**What is being asked**
Please copy exactly the lines from the first in the records through the line that contains "wrist: (344, 303)", but not the pictures.

**Source information**

──────────

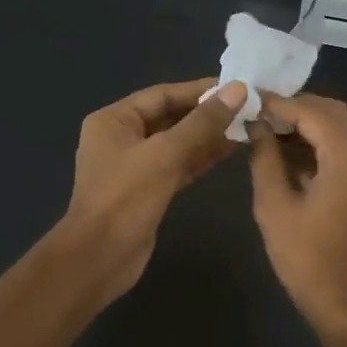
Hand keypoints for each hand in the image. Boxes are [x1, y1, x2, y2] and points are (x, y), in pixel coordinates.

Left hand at [58, 77, 246, 303]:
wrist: (100, 258)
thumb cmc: (125, 198)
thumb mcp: (165, 154)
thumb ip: (202, 123)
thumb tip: (237, 90)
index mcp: (114, 120)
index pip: (162, 95)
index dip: (199, 90)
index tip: (236, 88)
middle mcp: (122, 138)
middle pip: (170, 117)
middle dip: (206, 114)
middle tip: (247, 108)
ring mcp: (134, 166)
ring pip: (177, 143)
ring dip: (208, 136)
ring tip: (246, 126)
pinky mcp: (148, 190)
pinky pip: (178, 165)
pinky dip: (201, 158)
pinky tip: (230, 151)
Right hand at [248, 94, 346, 335]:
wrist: (344, 303)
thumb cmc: (305, 257)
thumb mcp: (274, 205)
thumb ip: (264, 158)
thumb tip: (256, 126)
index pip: (312, 111)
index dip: (278, 103)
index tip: (247, 98)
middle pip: (332, 112)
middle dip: (295, 108)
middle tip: (257, 113)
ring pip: (340, 128)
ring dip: (306, 124)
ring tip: (266, 130)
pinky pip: (343, 148)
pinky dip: (317, 142)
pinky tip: (285, 152)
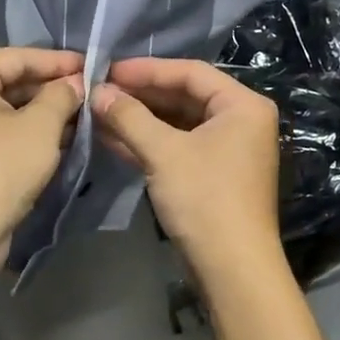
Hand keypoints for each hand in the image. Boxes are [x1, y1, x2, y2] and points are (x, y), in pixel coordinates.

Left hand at [0, 48, 84, 276]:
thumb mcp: (40, 126)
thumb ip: (61, 96)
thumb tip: (76, 83)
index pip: (15, 58)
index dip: (56, 61)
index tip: (90, 65)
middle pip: (9, 84)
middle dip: (51, 90)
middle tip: (91, 92)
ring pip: (7, 113)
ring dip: (44, 115)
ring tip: (84, 115)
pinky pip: (0, 136)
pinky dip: (29, 136)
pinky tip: (64, 140)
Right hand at [90, 58, 283, 287]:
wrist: (232, 269)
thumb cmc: (204, 199)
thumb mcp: (163, 152)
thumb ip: (129, 117)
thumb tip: (97, 91)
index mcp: (242, 105)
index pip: (190, 72)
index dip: (147, 69)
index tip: (108, 69)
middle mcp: (241, 121)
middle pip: (184, 96)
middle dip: (140, 95)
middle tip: (100, 91)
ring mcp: (228, 149)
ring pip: (178, 123)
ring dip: (140, 119)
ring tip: (99, 112)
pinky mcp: (213, 174)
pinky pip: (178, 146)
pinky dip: (149, 142)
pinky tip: (112, 138)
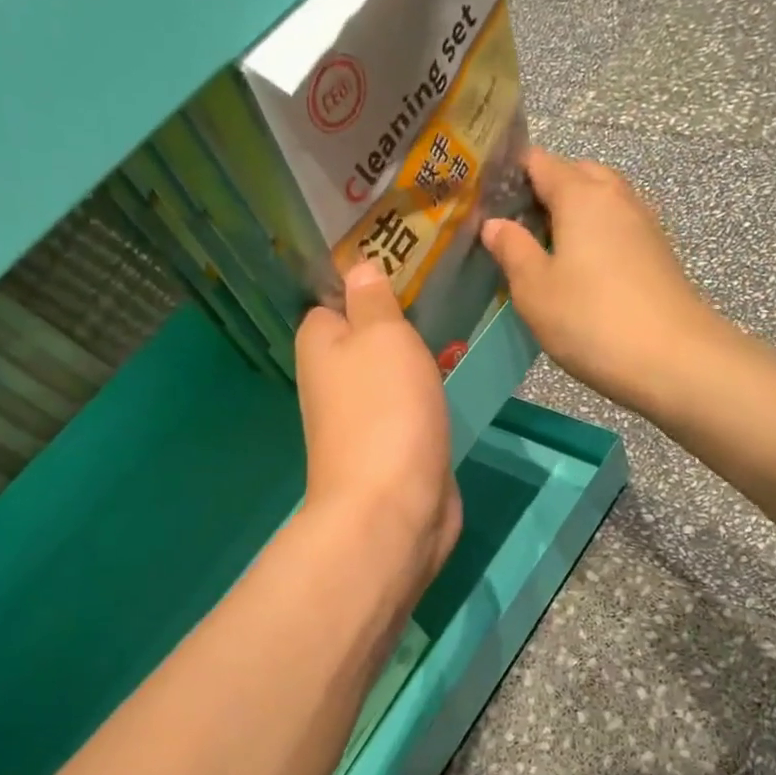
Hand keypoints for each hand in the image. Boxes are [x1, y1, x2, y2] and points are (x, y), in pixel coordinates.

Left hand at [295, 263, 461, 596]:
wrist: (394, 508)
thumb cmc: (385, 409)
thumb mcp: (382, 335)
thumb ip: (372, 300)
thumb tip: (357, 268)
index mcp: (319, 344)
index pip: (333, 299)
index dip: (365, 283)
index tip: (408, 266)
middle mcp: (332, 379)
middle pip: (365, 336)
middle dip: (399, 322)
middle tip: (444, 297)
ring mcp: (361, 417)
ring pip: (390, 373)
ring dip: (417, 360)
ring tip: (456, 330)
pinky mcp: (391, 446)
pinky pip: (408, 406)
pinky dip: (427, 395)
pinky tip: (452, 380)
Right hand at [482, 148, 725, 414]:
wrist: (673, 359)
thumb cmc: (591, 319)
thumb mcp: (534, 288)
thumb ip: (512, 249)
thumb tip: (495, 224)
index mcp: (581, 195)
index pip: (541, 162)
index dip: (511, 172)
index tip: (486, 196)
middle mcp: (616, 197)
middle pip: (577, 174)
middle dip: (545, 190)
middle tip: (515, 226)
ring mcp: (643, 224)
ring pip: (601, 201)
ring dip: (573, 214)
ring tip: (544, 249)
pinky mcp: (658, 253)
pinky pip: (617, 227)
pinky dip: (595, 235)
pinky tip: (580, 270)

──────────

**Answer to this task**
Hand keypoints for each hand in the image. Boxes are [x1, y1, x2, y2] and points are (x, y), in pixel coordinates.

Left hand at [58, 77, 246, 303]:
wrist: (100, 258)
thumb cmc: (125, 198)
thumb mcp: (165, 154)
thumb ip: (202, 123)
thumb tip: (237, 90)
index mcp: (114, 120)
index pip: (162, 95)
index dip: (199, 90)
index tip: (236, 88)
middle mcp: (122, 138)
middle pip: (170, 117)
middle dip: (206, 114)
middle tip: (247, 108)
ring mcp: (134, 166)
ring pip: (177, 143)
ring dip: (208, 136)
ring tip: (246, 126)
pinky mcp: (148, 190)
pinky pip: (178, 165)
pinky dip: (201, 158)
pinky tip: (230, 151)
Right hand at [248, 94, 346, 335]:
wrist: (344, 303)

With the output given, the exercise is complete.